__INPUT DATA__
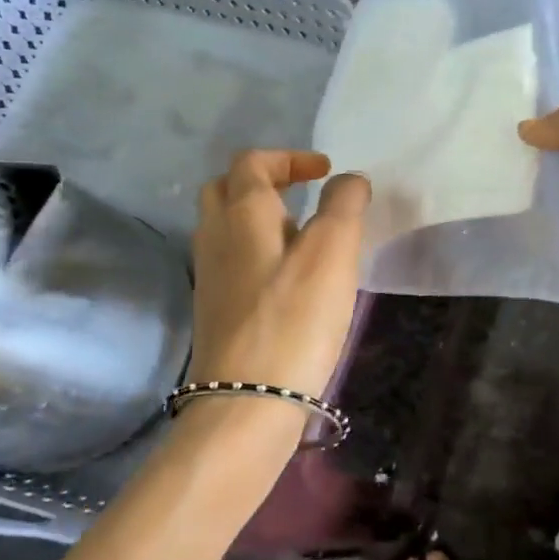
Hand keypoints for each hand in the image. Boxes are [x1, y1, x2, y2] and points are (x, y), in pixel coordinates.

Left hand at [187, 150, 369, 405]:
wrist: (246, 402)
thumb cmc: (294, 318)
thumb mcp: (333, 252)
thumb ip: (344, 205)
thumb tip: (349, 180)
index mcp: (241, 214)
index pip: (253, 162)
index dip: (290, 157)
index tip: (326, 172)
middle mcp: (215, 237)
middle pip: (226, 189)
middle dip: (265, 180)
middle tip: (305, 193)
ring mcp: (209, 276)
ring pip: (226, 226)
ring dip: (260, 216)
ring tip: (303, 234)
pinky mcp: (215, 310)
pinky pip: (232, 260)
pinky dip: (258, 251)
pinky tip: (288, 277)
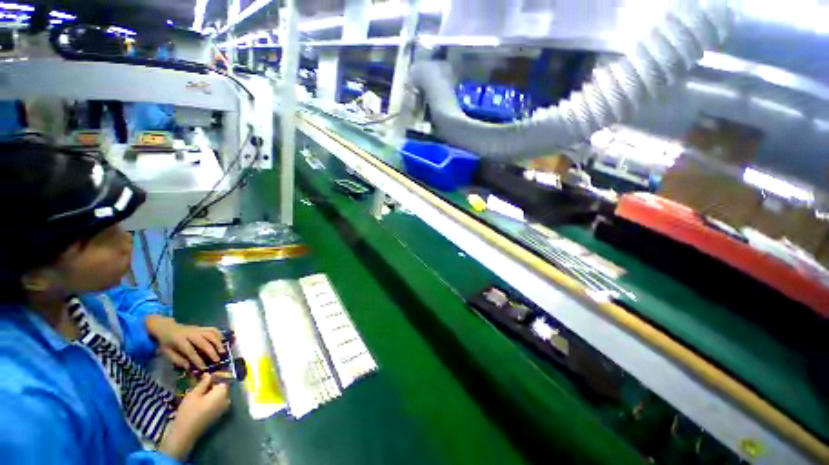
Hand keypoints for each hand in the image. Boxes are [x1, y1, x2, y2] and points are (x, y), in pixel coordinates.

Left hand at [145, 315, 224, 369]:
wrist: (167, 328)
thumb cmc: (166, 342)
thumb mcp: (166, 352)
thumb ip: (178, 359)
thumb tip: (189, 367)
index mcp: (179, 340)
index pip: (190, 351)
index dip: (197, 360)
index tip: (204, 368)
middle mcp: (191, 333)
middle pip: (204, 342)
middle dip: (212, 352)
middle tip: (217, 360)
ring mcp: (198, 329)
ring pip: (211, 334)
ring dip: (218, 343)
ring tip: (223, 351)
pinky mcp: (202, 327)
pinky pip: (214, 329)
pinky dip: (219, 335)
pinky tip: (222, 341)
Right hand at [160, 374, 230, 459]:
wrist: (185, 434)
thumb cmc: (189, 412)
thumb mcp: (194, 394)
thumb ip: (204, 383)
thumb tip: (209, 374)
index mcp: (223, 392)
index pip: (223, 378)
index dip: (215, 376)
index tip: (205, 376)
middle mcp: (227, 399)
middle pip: (222, 387)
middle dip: (213, 384)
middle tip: (200, 384)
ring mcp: (224, 408)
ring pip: (220, 394)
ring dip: (211, 392)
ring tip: (199, 392)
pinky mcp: (219, 414)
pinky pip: (218, 402)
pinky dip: (212, 399)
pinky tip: (201, 401)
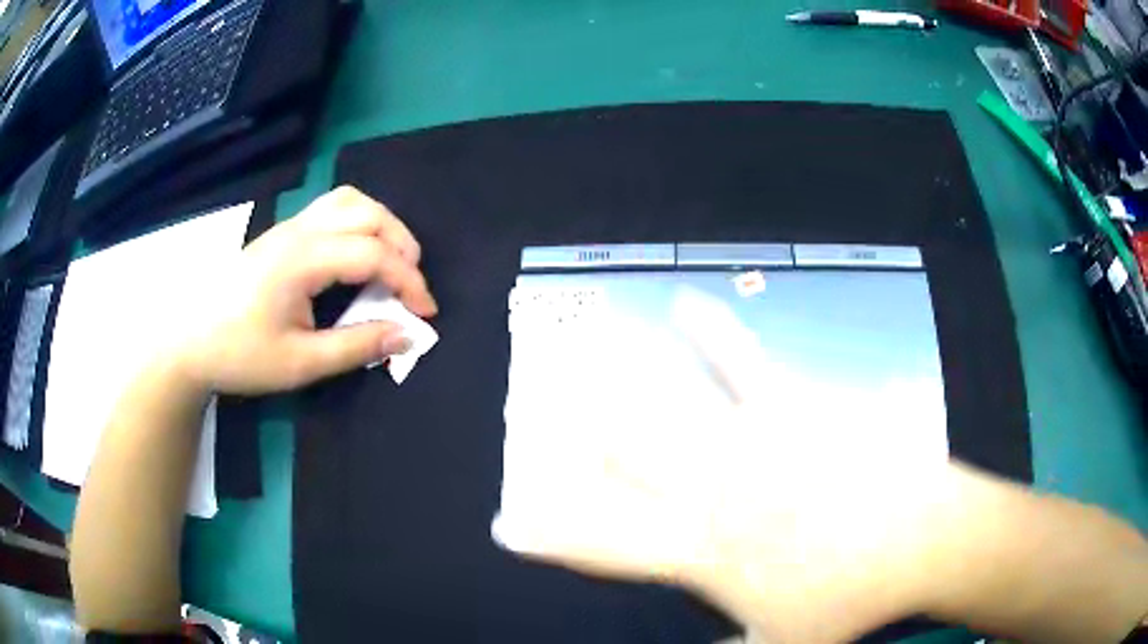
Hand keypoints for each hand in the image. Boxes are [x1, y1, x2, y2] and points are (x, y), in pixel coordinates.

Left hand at [172, 186, 436, 394]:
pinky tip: (355, 253)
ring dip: (381, 225)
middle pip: (368, 212)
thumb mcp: (300, 363)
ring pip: (350, 201)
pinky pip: (332, 208)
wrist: (189, 341)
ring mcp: (289, 227)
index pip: (373, 253)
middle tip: (411, 286)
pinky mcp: (282, 233)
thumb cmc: (241, 354)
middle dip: (402, 245)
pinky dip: (359, 222)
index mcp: (303, 259)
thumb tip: (406, 334)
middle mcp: (300, 230)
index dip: (409, 281)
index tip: (426, 313)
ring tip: (390, 262)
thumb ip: (356, 346)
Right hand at [493, 289, 951, 641]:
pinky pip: (741, 366)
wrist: (921, 542)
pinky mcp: (791, 410)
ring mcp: (751, 446)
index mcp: (703, 556)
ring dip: (617, 382)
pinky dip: (710, 335)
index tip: (506, 522)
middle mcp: (712, 496)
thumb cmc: (853, 600)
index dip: (548, 537)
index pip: (603, 547)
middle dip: (572, 437)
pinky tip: (683, 305)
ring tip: (578, 353)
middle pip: (624, 462)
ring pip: (668, 409)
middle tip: (532, 413)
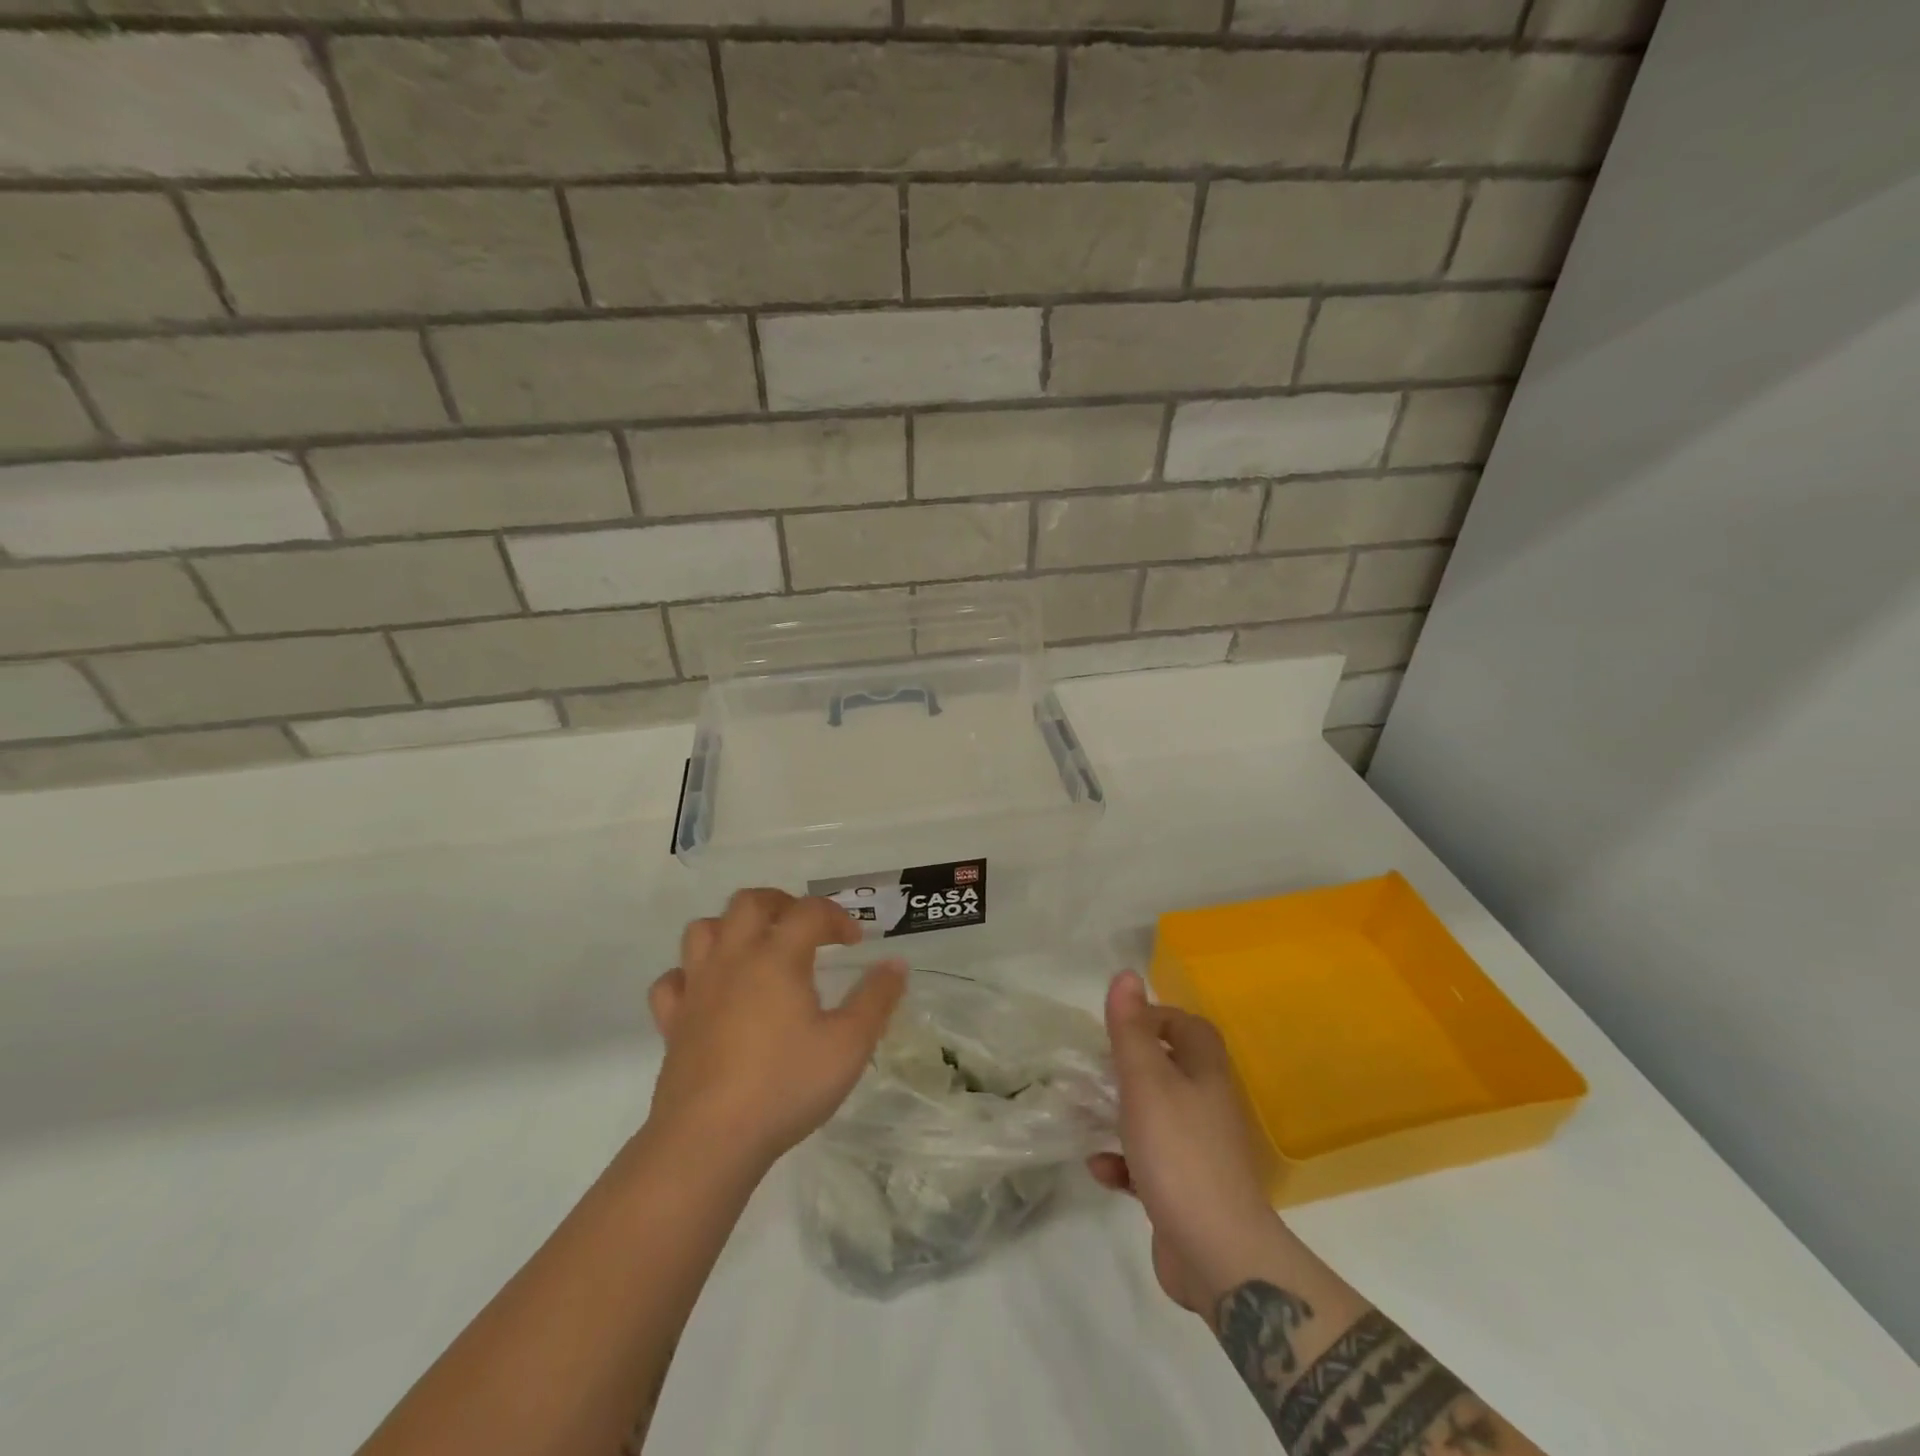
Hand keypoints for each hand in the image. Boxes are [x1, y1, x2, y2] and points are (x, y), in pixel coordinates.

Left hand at [646, 889, 906, 1171]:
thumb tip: (895, 963)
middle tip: (806, 928)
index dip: (837, 917)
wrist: (709, 1140)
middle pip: (750, 902)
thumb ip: (876, 999)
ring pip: (704, 929)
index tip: (855, 942)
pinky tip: (711, 993)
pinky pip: (673, 980)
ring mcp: (697, 988)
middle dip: (783, 904)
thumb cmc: (786, 1086)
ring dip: (732, 928)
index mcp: (777, 957)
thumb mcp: (849, 1044)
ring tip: (758, 949)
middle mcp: (733, 959)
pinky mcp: (672, 1022)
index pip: (809, 911)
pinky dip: (692, 975)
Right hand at [1089, 971, 1282, 1316]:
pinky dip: (1124, 1162)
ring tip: (1087, 1113)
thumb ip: (1131, 1029)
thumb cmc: (1179, 1152)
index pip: (1189, 1027)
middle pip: (1171, 1071)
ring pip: (1157, 1118)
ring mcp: (1200, 1152)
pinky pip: (1150, 1165)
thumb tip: (1126, 974)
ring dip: (1122, 1115)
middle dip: (1131, 1067)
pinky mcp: (1186, 1192)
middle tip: (1096, 1068)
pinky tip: (1099, 1168)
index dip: (1156, 1018)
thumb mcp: (1146, 1081)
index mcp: (1206, 1074)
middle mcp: (1208, 1107)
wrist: (1217, 1254)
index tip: (1118, 1027)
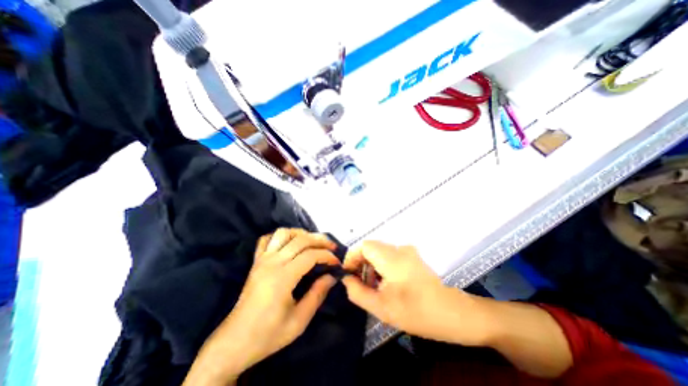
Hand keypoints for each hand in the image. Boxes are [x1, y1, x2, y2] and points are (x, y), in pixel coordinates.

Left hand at [186, 228, 341, 383]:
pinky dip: (280, 236)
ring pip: (283, 233)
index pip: (310, 255)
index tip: (337, 263)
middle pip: (300, 240)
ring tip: (312, 242)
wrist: (235, 342)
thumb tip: (332, 276)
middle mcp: (272, 262)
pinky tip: (289, 243)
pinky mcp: (256, 261)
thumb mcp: (299, 321)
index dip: (327, 256)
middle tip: (332, 246)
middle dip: (320, 240)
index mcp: (283, 277)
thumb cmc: (269, 334)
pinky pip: (266, 239)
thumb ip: (317, 294)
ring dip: (301, 233)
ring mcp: (262, 259)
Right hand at [341, 241, 485, 345]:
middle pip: (371, 248)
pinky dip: (382, 267)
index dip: (352, 257)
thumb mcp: (381, 306)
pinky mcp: (412, 258)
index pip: (363, 245)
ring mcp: (407, 252)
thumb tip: (346, 279)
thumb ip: (358, 292)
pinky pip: (390, 257)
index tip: (347, 274)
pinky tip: (385, 284)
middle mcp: (399, 248)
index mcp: (391, 257)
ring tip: (371, 287)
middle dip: (361, 264)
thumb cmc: (416, 311)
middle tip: (358, 283)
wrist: (453, 313)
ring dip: (371, 266)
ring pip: (380, 253)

__ACTIVITY__
Return the lines of the data above in full and exactly, with no pictures.

__OUTPUT__
Hand keypoints for each hand in the image. Boxes are [x1, y1, x2, y2] and points are (x, y), in pixel coordinates.

Left hand at [187, 150, 369, 405]:
wrist: (246, 402)
thumb cmc: (294, 318)
thumb mcp: (333, 252)
thumb ip: (344, 205)
thumb tip: (349, 180)
index mcp: (241, 214)
index pip: (253, 162)
index dip: (290, 157)
index tip: (326, 172)
middle mcp: (215, 237)
middle pip: (226, 189)
middle dip: (265, 180)
middle tip: (305, 193)
ring mcp: (209, 276)
ring pip: (226, 226)
ring dip: (260, 216)
ring tip: (303, 234)
pinky mcp: (215, 310)
pinky pip: (232, 260)
pinky dip: (258, 251)
pinky tip: (288, 277)
Hand keypoints for each hand in the image. Boxes are [x1, y1, x2, y2] and points are (x, y), in pixel coordinates.

Left hand at [145, 315, 224, 369]:
wrist: (167, 328)
thumb cmc: (166, 342)
thumb mcp: (166, 352)
thumb ip: (178, 359)
thumb tip: (189, 367)
index mcp: (179, 340)
index pip: (190, 351)
index dip: (197, 360)
index tip: (204, 368)
middle mcp: (191, 333)
middle pip: (204, 342)
middle dip: (212, 352)
middle tip: (217, 360)
ring mcp: (198, 329)
ring pip: (211, 334)
ring dip: (218, 343)
ring tip: (223, 351)
pinky mcp: (202, 327)
pinky pip: (214, 329)
pinky dip: (219, 335)
pinky tip: (222, 341)
Right hand at [160, 374, 230, 459]:
wrist: (185, 434)
thumb cmc: (189, 412)
thumb mcp: (194, 394)
thumb ip: (204, 383)
thumb tip: (209, 374)
index mcp: (223, 392)
index pip: (223, 378)
index dip: (215, 376)
index tip: (205, 376)
middle mcp: (227, 399)
middle pip: (222, 387)
middle dip: (213, 384)
middle tip: (200, 384)
ring mcp: (224, 408)
ring pip: (220, 394)
ring dip: (211, 392)
ring tip: (199, 392)
pinky mcp: (219, 414)
pinky pip: (218, 402)
pinky dip: (212, 399)
pinky tip: (201, 401)
Hand keypoints for each hand in the image. Boxes are [x1, y1, x2, y2] and points are (x, y), in pixel coordinates.

Left hand at [172, 186, 436, 394]:
pinky tip: (355, 253)
ring dip: (381, 225)
middle pip: (368, 212)
thumb mcp: (300, 363)
ring pip: (350, 201)
pinky pip: (332, 208)
wrist: (189, 341)
ring mcp: (289, 227)
index pip: (373, 253)
middle tip: (411, 286)
pinky mcp: (282, 233)
thumb cmc: (241, 354)
middle dip: (402, 245)
pinky dip: (359, 222)
index mcp: (303, 259)
thumb tip: (406, 334)
middle mcp: (300, 230)
index dip: (409, 281)
index tip: (426, 313)
ring tip: (390, 262)
thumb ip: (356, 346)
Right hand at [493, 289, 951, 641]:
pinky pip: (741, 366)
wrist: (921, 542)
pinky mcp: (791, 410)
ring mcp: (751, 446)
index mcp: (703, 556)
ring dip: (617, 382)
pinky dip: (710, 335)
index tip: (506, 522)
middle mcp: (712, 496)
thumb cmc: (853, 600)
index dip: (548, 537)
index pip: (603, 547)
middle dip: (572, 437)
pinky tip: (683, 305)
ring tip: (578, 353)
middle pip: (624, 462)
ring pip: (668, 409)
middle tip: (532, 413)
Hand keypoints for each hand in the image. Boxes are [x1, y1, x2, y2] and points are (x, y), in pixel coordinates.

Left hand at [646, 889, 906, 1171]:
thumb tip: (895, 963)
middle tip: (806, 928)
index dip: (837, 917)
wrist: (709, 1140)
middle pip: (750, 902)
thumb ip: (876, 999)
ring pip: (704, 929)
index tip: (855, 942)
pinky tip: (711, 993)
pinky pip: (673, 980)
ring mcp: (697, 988)
middle dip: (783, 904)
thumb cmc: (786, 1086)
ring dip: (732, 928)
index mcp: (777, 957)
thumb mcp: (849, 1044)
ring tip: (758, 949)
middle mcp: (733, 959)
pinky mcp: (672, 1022)
index pip: (809, 911)
pinky dip: (692, 975)
Right hand at [1089, 971, 1282, 1316]:
pinky dip: (1124, 1162)
ring tip: (1087, 1113)
thumb ip: (1131, 1029)
thumb cmc: (1179, 1152)
index pip: (1189, 1027)
middle pip: (1171, 1071)
ring pip: (1157, 1118)
ring mcp: (1200, 1152)
pinky pip: (1150, 1165)
thumb tip: (1126, 974)
ring dip: (1122, 1115)
middle dip: (1131, 1067)
pinky mcp: (1186, 1192)
middle tip: (1096, 1068)
pinky tip: (1099, 1168)
index dip: (1156, 1018)
thumb mcp: (1146, 1081)
index mcp: (1206, 1074)
middle mcp: (1208, 1107)
wrist: (1217, 1254)
index tip: (1118, 1027)
Hand keypoints for each hand in the image. Boxes are [x1, y1, x2, y2] and points are (x, y), in pixel coordinates.

Left hand at [186, 228, 341, 383]:
pinky dip: (280, 236)
ring pip: (283, 233)
index pip: (310, 255)
index tip: (337, 263)
middle pip: (300, 240)
ring tip: (312, 242)
wrist: (235, 342)
thumb tip: (332, 276)
middle mcp: (272, 262)
pinky tip: (289, 243)
pinky mcp: (256, 261)
thumb mcp: (299, 321)
index dip: (327, 256)
middle tip: (332, 246)
middle dip: (320, 240)
index mcp: (283, 277)
thumb cmc: (269, 334)
pinky pip: (266, 239)
thumb ip: (317, 294)
ring dip: (301, 233)
ring mcp: (262, 259)
Right hand at [341, 241, 485, 345]:
middle pip: (371, 248)
pinky dip: (382, 267)
index dip: (352, 257)
thumb mcp: (381, 306)
pinky mcp: (412, 258)
index pip: (363, 245)
ring mcp: (407, 252)
thumb tip: (346, 279)
thumb ip: (358, 292)
pinky pip: (390, 257)
index tip: (347, 274)
pinky tip: (385, 284)
middle mcp: (399, 248)
index mcp: (391, 257)
ring tip: (371, 287)
middle dip: (361, 264)
thumb cmc: (416, 311)
middle tip: (358, 283)
wrist: (453, 313)
ring dip: (371, 266)
ring pip: (380, 253)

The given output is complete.